What you should do: Print the listing below again, exactly. Skip the pictures.

Materials provided:
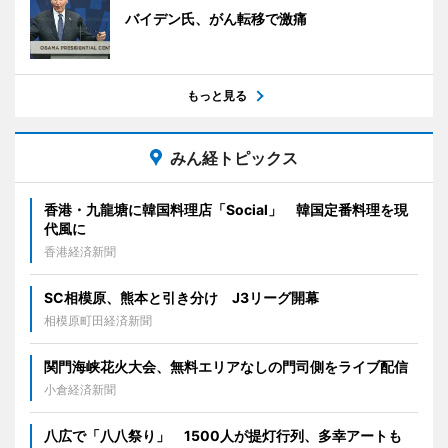
バイデン氏、がん転移で激痛
もっと見る
みん経トピックス
香港・九龍塘に韓国料理店「Social」 韓国定番料理を現
代風に
香港経済新聞
SC相模原、熊本と引き分け J3リーグ開幕
相模原町田経済新聞
関門海峡花火大会、無料エリアなしの門司側をライブ配信
小倉経済新聞
八広で「八八祭り」 1500人が提灯行列、多幸アートも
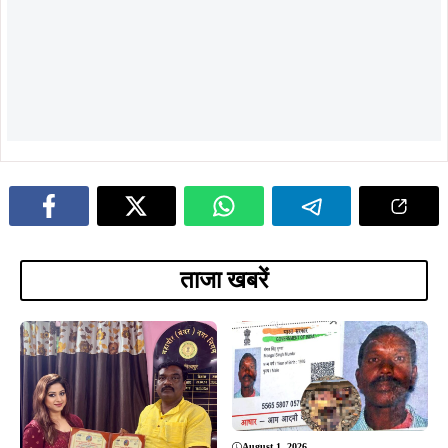
ताजा खबरें
August 1, 2026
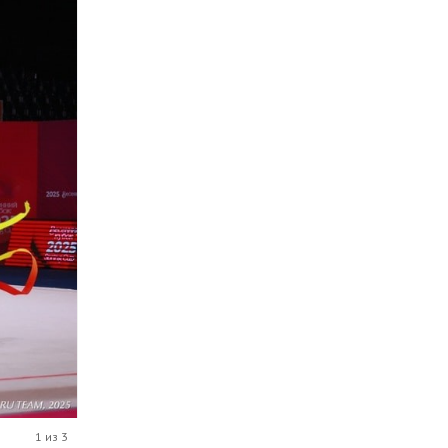
1 из 3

Solution to this problem:
バイデン氏、がん転移で激痛
もっと見る
みん経トピックス
香港・九龍塘に韓国料理店「Social」 韓国定番料理を現
代風に
香港経済新聞
SC相模原、熊本と引き分け J3リーグ開幕
相模原町田経済新聞
関門海峡花火大会、無料エリアなしの門司側をライブ配信
小倉経済新聞
八広で「八八祭り」 1500人が提灯行列、多幸アートも
ताजा खबरें
August 1, 2026
1 из 3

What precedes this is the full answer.